> **Dataset entries**:

"""

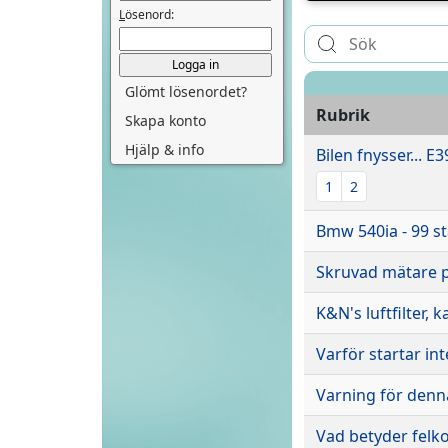
L
ösenord:
Glömt lösenordet?
Rubrik
Skapa konto
Hjälp & info
Bilen fnysser... E3
1
2
Bmw 540ia - 99 s
Skruvad mätare p
K&N's luftfilter, 
Varför startar in
Varning för denna
Vad betyder felk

"""

> **YOUR INSTRUCTIONS**: Each record should be printed again precisely, though not its pictures.

> **YOUR RESPONSE**:
L
ösenord:
Glömt lösenordet?
Rubrik
Skapa konto
Hjälp & info
Bilen fnysser... E3
1
2
Bmw 540ia - 99 s
Skruvad mätare p
K&N's luftfilter, 
Varför startar in
Varning för denna
Vad betyder felk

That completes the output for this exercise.